Evanston RoundTable, June 26, 2024
In high school I hung out with smart kids, smarter than me by far. As a sophomore I’d lunch with a group of seniors who quizzed each other on that day’s New York Times. They were all going to Rensselaer Polytechnic Institute to study engineering.
As a senior I scored 1226 on my SATs (613 in English and 613 in math), which was OK. But almost all my friends scored well into the 1300s.
I didn’t mind being the dumbest kid in every group. The smarties were fun to be with and I learned a lot from them.
Later in life I learned about multiple intelligences. You can be smart in some ways – like taking tests – but not so smart in others – like getting along with people. In fact, you can be the smartest person in the room and still squander all that intelligence through laziness, inertia or indifference.
To illustrate the point I came up with a sort of thought experiment involving two drinking glasses.
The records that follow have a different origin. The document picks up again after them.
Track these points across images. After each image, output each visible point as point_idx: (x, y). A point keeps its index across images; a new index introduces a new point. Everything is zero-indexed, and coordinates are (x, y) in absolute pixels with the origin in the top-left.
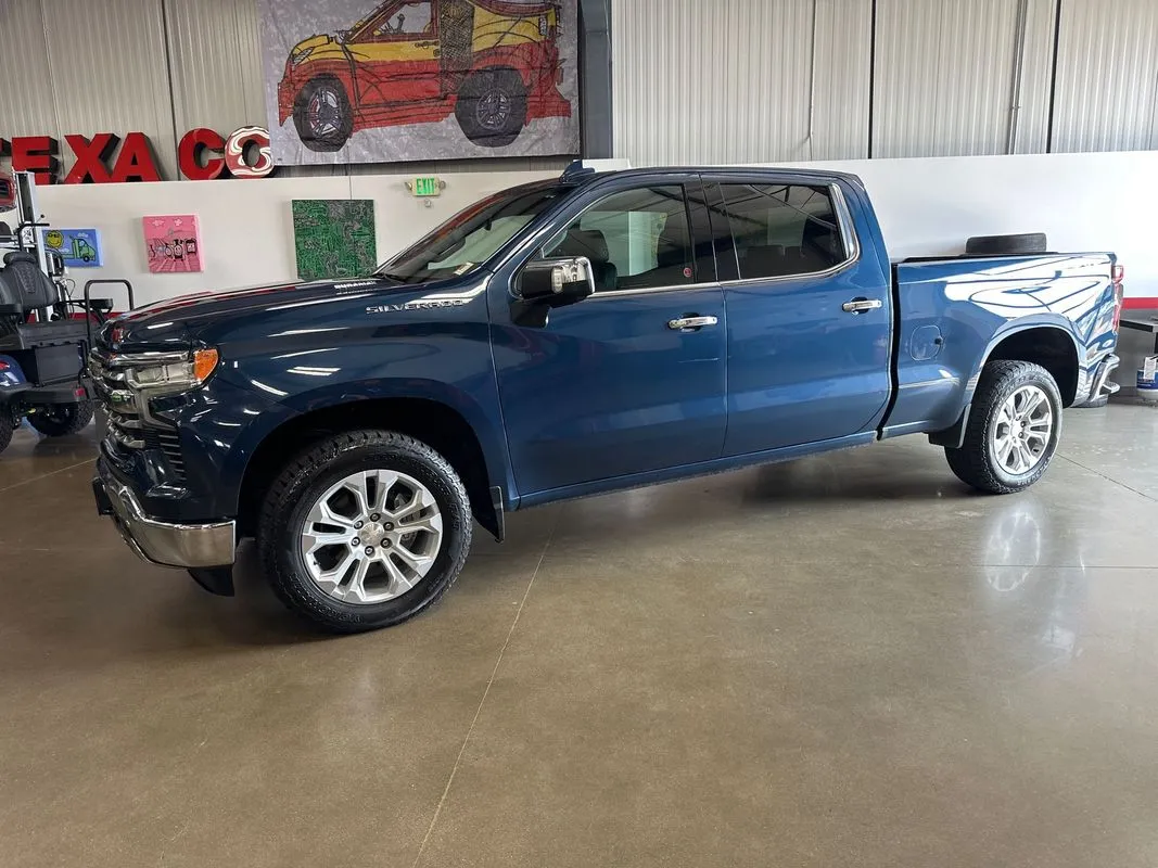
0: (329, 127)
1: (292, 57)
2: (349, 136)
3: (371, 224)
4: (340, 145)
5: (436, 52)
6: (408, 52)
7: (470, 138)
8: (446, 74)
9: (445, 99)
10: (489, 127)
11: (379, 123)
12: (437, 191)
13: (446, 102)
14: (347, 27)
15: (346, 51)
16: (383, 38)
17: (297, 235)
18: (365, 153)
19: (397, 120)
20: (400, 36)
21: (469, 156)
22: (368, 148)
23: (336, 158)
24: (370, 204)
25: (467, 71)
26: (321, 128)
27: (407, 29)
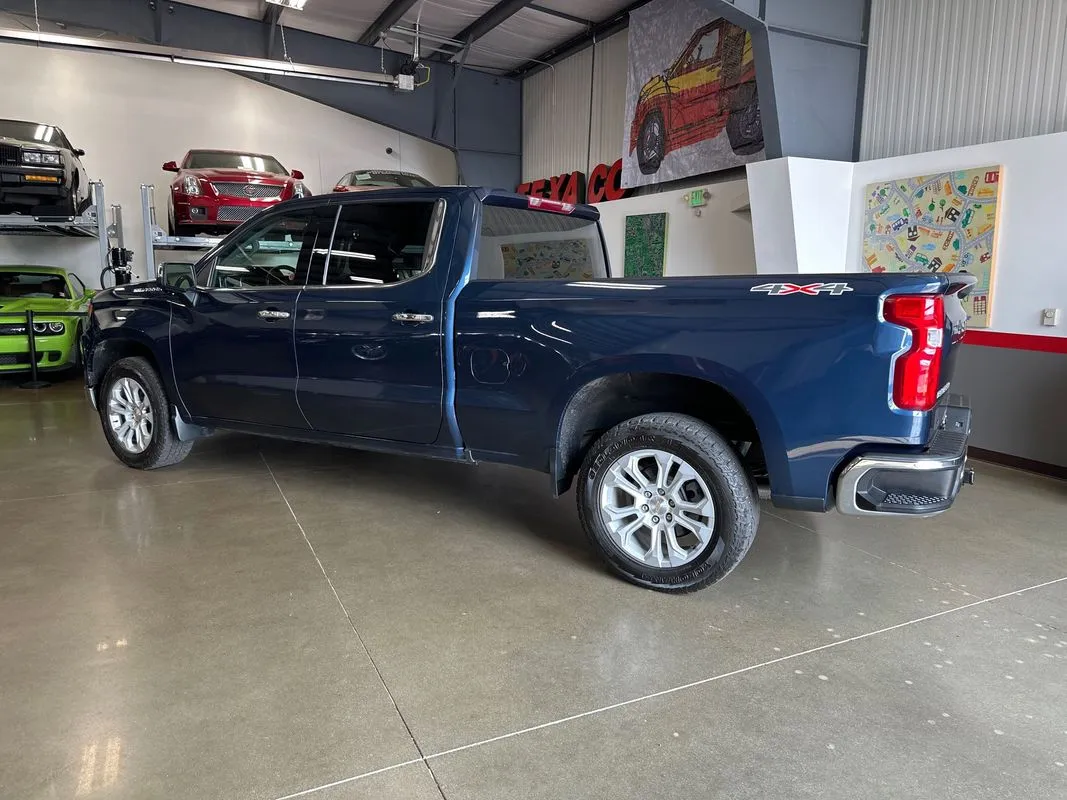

Imagine being born with the proverbial glass half full – an average intelligence – while someone else is born with the glass almost topped off, a genius.
It may seem daunting and unfair to compete with the glass-full people. But the thing to remember is it’s not how much skill, talent and smarts you’re born with. It’s what you do with those gifts. You may make use of every drop of your half-full glass, while your neighbor dribbles his good fortune away.
It’s corny, I know, the two-glass metaphor.
But it suggests something important, the big question, one I ask myself more and more as I approach my ninth decade, namely: What are we making of our gifts, whether a half glass or whole? Are we working close to full capacity – continually open to learning, helping others and moving the world to a better place, even if it’s just an inch at a time?
If so, that might make us the smartest person around.